Retail growth to be driven by prices instead of volume

While Australian retail sales have come out of the pandemic better than expected, inflationary challenges could prove more problematic, according to Deloitte Access Economics’ latest quarterly Retail Forecasts subscriber report.

The growth outlook is positive, but it still presents a number of challenges for retailers, says principal report author and Deloitte Access Economics partner, David Rumbens.

“Inflation is now a cold, hard reality to the extent that the majority of turnover growth over the next few years is expected to be driven by prices rather than volumes.

“For households, the price pinch is near unavoidable, with CPI price growth for non-discretionary goods and services up 6.6 per cent, more than double that of discretionary which was up 2.7 per cent. These non-discretionary goods and services are the ones households are less likely to reduce their consumption of including food, fuel, housing and health, placing significant pressure on other components of spending.

“The March quarter saw retail prices up by 3.2 per cent over the year, driven by a 4.5 per cent increase in retail food prices.

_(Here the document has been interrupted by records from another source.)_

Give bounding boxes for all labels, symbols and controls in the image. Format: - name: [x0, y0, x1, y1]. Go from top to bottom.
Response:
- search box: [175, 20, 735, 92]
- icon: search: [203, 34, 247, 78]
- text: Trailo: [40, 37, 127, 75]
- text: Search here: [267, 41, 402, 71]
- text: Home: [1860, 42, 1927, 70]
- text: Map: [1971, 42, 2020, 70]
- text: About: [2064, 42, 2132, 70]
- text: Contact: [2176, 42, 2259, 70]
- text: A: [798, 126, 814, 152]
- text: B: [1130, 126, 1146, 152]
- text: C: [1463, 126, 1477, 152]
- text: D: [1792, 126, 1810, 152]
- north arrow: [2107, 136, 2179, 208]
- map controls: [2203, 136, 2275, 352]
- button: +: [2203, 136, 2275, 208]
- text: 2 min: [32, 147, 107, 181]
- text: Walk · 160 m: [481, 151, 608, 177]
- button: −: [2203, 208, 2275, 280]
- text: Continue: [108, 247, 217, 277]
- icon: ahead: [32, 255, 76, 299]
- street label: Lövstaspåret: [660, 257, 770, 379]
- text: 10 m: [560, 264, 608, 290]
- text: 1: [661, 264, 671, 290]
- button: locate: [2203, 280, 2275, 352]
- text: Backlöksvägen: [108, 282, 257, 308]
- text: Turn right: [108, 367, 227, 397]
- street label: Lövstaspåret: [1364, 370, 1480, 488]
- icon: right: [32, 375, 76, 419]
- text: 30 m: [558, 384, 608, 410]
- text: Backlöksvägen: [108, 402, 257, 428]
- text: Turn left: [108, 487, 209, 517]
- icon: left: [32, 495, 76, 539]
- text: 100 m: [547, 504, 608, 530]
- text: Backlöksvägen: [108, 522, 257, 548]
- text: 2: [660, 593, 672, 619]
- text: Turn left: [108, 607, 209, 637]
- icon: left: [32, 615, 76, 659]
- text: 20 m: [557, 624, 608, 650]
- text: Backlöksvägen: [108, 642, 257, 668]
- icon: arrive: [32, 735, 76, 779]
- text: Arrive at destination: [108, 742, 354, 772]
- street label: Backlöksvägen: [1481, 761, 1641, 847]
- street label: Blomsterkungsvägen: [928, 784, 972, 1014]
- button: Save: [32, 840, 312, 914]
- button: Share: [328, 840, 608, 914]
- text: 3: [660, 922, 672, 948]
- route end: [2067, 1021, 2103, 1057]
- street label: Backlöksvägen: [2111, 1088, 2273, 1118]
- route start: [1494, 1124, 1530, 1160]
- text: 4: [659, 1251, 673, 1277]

And the cost of inputs is unlikely to taper anytime soon as producer prices were 16 per cent greater than pre-pandemic levels in March. This means retailers are likely to feel the brunt of rising costs for a while.”

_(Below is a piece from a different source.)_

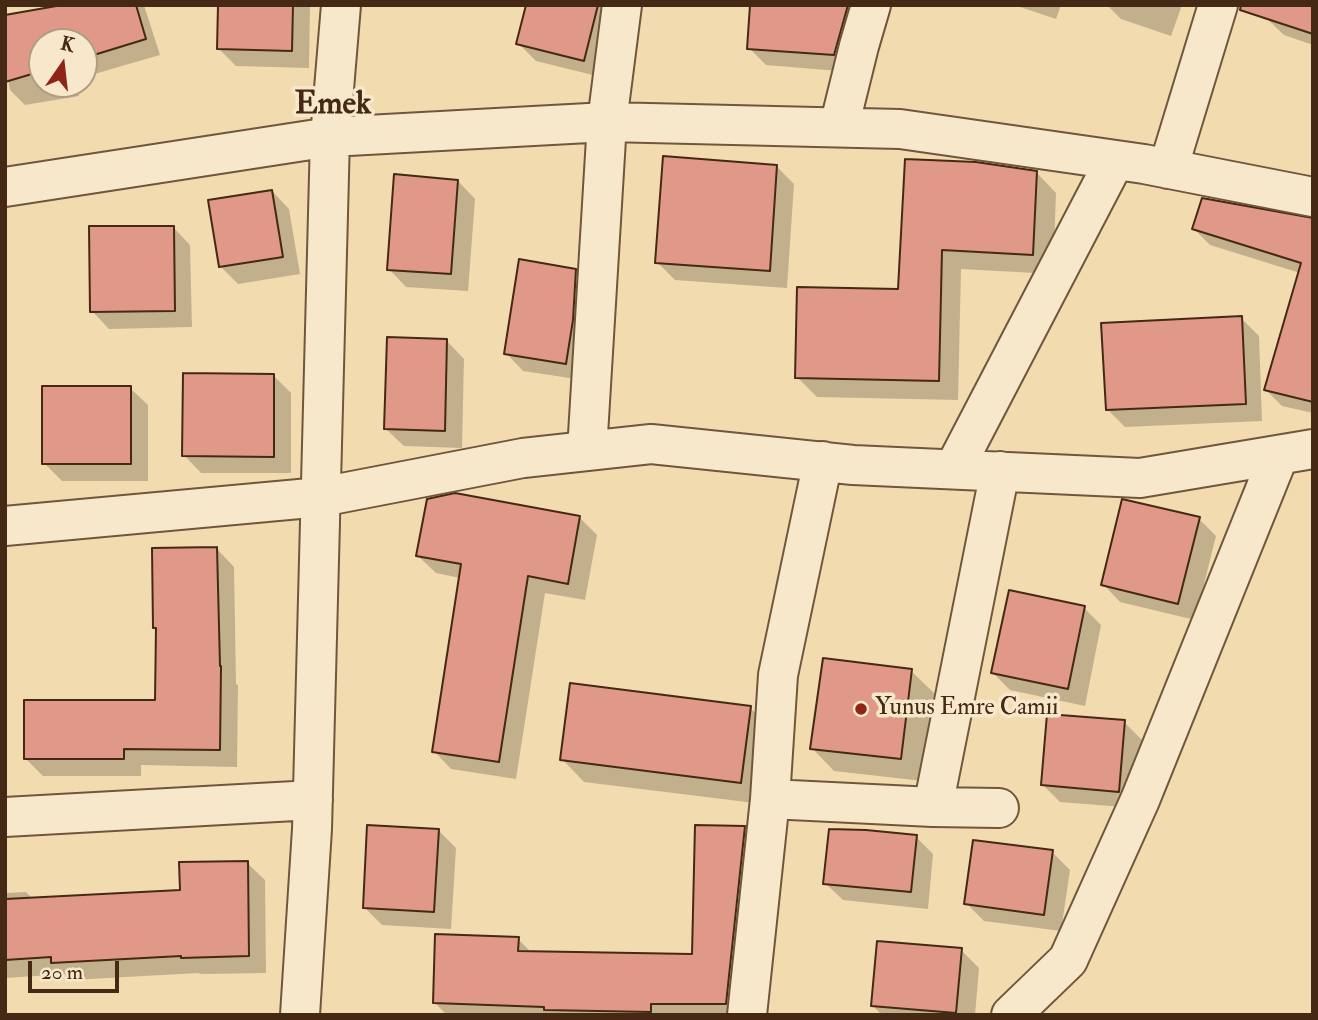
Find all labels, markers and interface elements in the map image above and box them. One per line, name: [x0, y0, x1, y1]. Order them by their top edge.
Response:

Retail price growth is forecast to peak at 5.5 per cent over the year to December 2022. The majority of retail turnover growth for H2 2022 and into 2023 and 2024 will be driven by prices rather than sales volumes. Retail sales volume growth may average only 1.1 per cent over 2023 to 2025, compared to 1.9 per cent per annum for retail price growth.

“Overall, the cost-of-living squeeze, higher interest rates and preference for spending on services are expected to lead to a slowdown in retail momentum through the second half of 2022, which may then result in real per capita spend on retail falling over 2023 and 2024. That means the speed of return of net migration will become a significant driver of retail’s future growth prospects,” concludes Rubens.